Research:Metrics

From Meta, a Wikimedia project coordination wiki

Aims and scope[edit]

The purpose of this document is to:

  • define a canonical set of metrics used by the Wikimedia Foundation to measure the impact of editor engagement projects.
  • standardize the definition of these metrics so they can be applied unambiguously across projects and experiments
  • implement code to compute these metrics for any arbitrary set of users
  • cross-reference metrics and projects that use them.

Scope[edit]

The scope of this document is limited to user-level metrics. All the metrics listed on this page are primarily focused on measuring the activity of new registered users. Metrics for readers or experienced editors fall outside the scope of the current proposal, even if some of the present metrics may apply more broadly to any user with a persistent identifier. Revision-level, article-level and project-level metrics fall outside the scope of this proposal. User-level metrics are computed for individual users, but they are typically used in aggregate to compare different user groups or cohorts against each other. Aggregates for boolean metrics are typically expressed as proportions, aggregates for non-boolean metrics are typically expressed as means, medians or other properties of their distribution within a cohort. Unless otherwise stated, user tags and metrics are defined on a per-project basis, i.e. they do not take into account user contributions across multiple projects.

Overview[edit]

This document consists of 4 sections:

user classes
user classes define populations of users sharing some properties. User classes can be used for reporting purposes (for example: over the last month the active editor population increased by 3%), as the target of an experiment (for example: experiment A increased by 10% the proportion of live accounts, i.e. users who clicked at least once on the edit button) or as groups of users that need to be excluded by the analysis (for example: bots and blocked users were excluded from the sample of participants in experiment B)
user metrics
metrics define dimensions along which the activity and participation of a user or group of users can be assessed (for example: an editor's lifetime edit count)
user tags
tags are boolean attributes that determine whether or not a user has a given property, undergoes a specific treatment or belongs to a given experimental condition (for example: editor 123 was reverted).

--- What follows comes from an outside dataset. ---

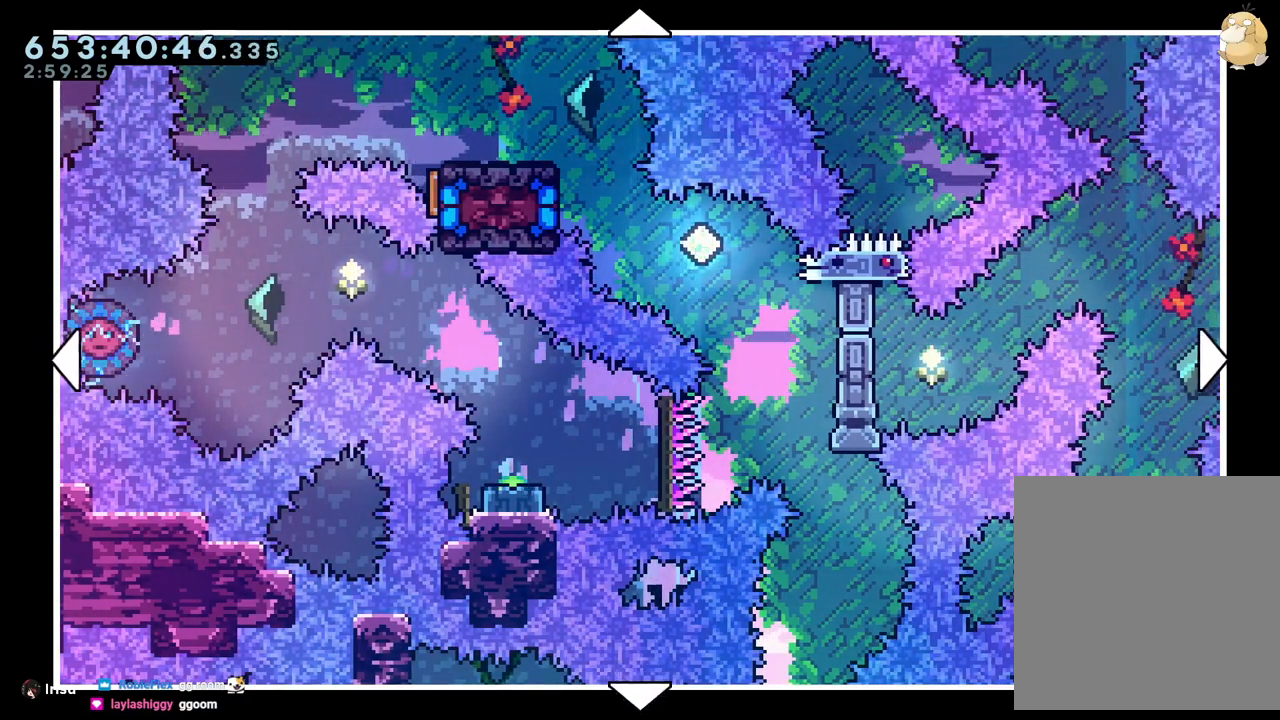
Gameplay with a controller (Nintendo layout); each line is a JSON object with the inputs held at the frame after it (dt_ms = milliseconds from this image to that frame). "events" lists button and stick changes between this image and that frame as [ms after this image, input, new state], when the widget could be followed in between. Not read: HOME L3 R3 SELECT START.
{"dt_ms": 500, "buttons": [], "left_stick": "center", "right_stick": "center", "events": [[150, "DPAD_RIGHT", "down"], [183, "R2", "up"], [267, "DPAD_RIGHT", "up"]]}
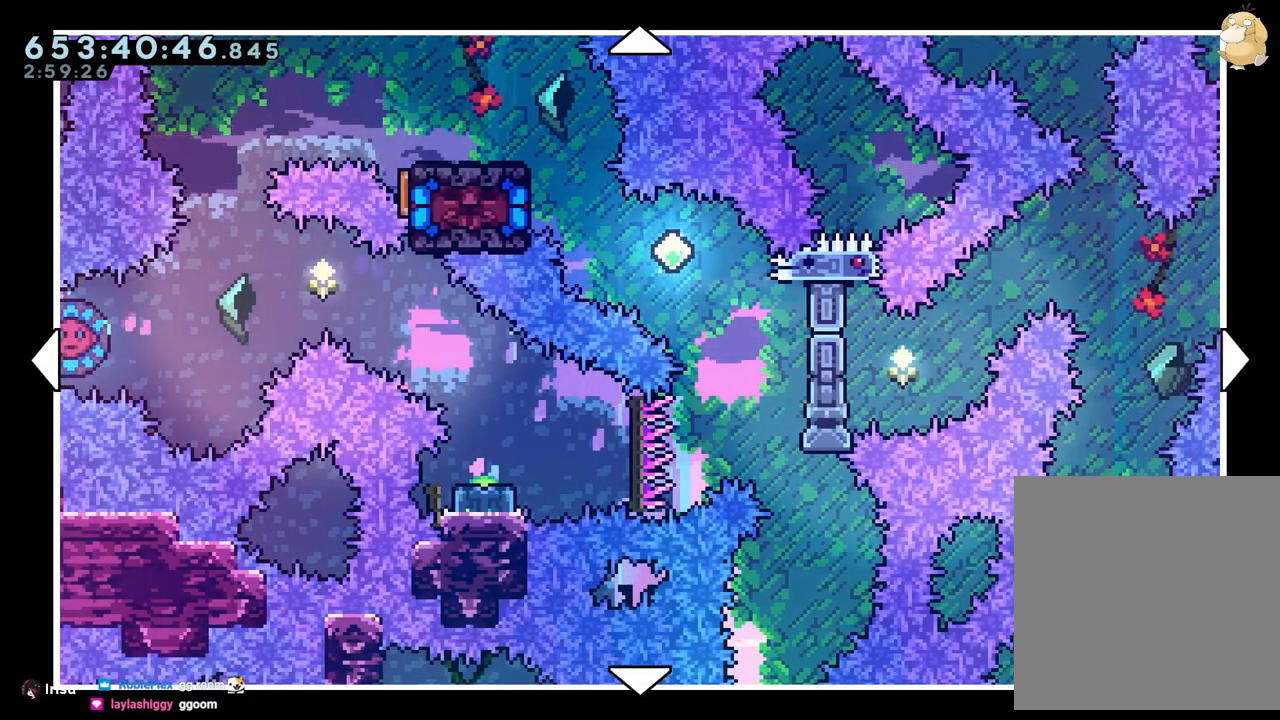
{"dt_ms": 500, "buttons": [], "left_stick": "center", "right_stick": "center", "events": []}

Some of these tags can be used to define user classes (for example: is a bot). Some of these tags are computed tags can be obtained by fixing one or more parameters in a metric definition. For example: has 1+ edits in the main namespace of a project within the first 24 hours of account registration" is a tag that is true or false for any given registered user, regardless of when it's generated. Other tags are assigned as part of a treatment or experiment.
funnel metrics
this section defines key metrics and terminology used when analyzing a conversion funnel.

User classes[edit]

The purpose of this list is to centralize various definitions that have been used internally and externally for describing categories of Wikipedians, before we start pruning the list. As a general rule, tags or treatments that refer to specific features should go in the tags section below. All definitions need to sharpened to become unambiguous and translatable into a formal definition.

User classes
Generic Unique visitor needs definition
Unique visitor (mobile) needs definition
Unique token A user who is assigned an anonymous MediaWiki token persisting across browser sessions.
Registered Registered user A user with a username and a unique user_id registered with a Wikimedia project.
Attached user A globally registered user signing into a new project but having a pre-existing user account associated with another "home" wiki.
Live user A registered user who clicks at least once on the edit button (whether or not the edit is actually completed) on the main namespace.
Editing Editor A user with 1+ lifetime edits on the main namespace of a given project.
Editor (mobile) A user with 1+ lifetime mobile edits on the main namespace of a given project (requires revtagging)
Active editor A user with 5+ edits in the main namespace of a given project over the last 30 days.
Very active editor A user with 100+ edits in the main namespace of a given project over the last 30 days.
Anonymous editor A user identified by a public IP address stored with a MediaWiki revision with 1+ lifetime edits on the main namespace.
Special Media uploader needs definition (Registered user with 1+ Commons upload).
Media uploader (mobile) needs definition (Registered user with 1+ Commons upload from a mobile device, requires revtagging).
Power editor needs definition (Registered user editing with power maintenance tools, such as Twinkle or Huggle, requires revtagging).
Bot needs definition (Registered user performing scripted activity, requires usertagging).
Blocked user needs definition.
Banned user needs definition.
Deprecated user classes
Editing Newbie editor 0-10 lifetime edits (This class has been occasionally used in the past but it should be deprecated as it spans two very different populations of users, editing and non-editing).
New Wikipedian 10+ lifetime edits (This class is not used for measuring currently active editors and can be downgraded to a simple tag if needed).

User metrics[edit]

User metrics can be characterized as functions that take as input a user_id and a number of additional parameters and return a numeric or boolean value for that user.

Retention[edit]

Retention metrics allow us to measure whether an editor is active, and to what extent, during or after a given timespan

survival(t)
Boolean measure of an editor retention. Editors are considered as "retained" or "surviving" if they continue to edit after a time since a reference event (typically: account registration time).
threshold(t,n)
Boolean measure of an editor's level of activity. This metric measures if an editor reaches some threshold of activity (e.g. edits, words added, pages created) within time of a given reference event (typically: account registration time).
live_account(t)
Boolean measure of whether an account is considered active. This metric measures whether the first click on the edit button on any article occurs within a time, , since registration for a given account.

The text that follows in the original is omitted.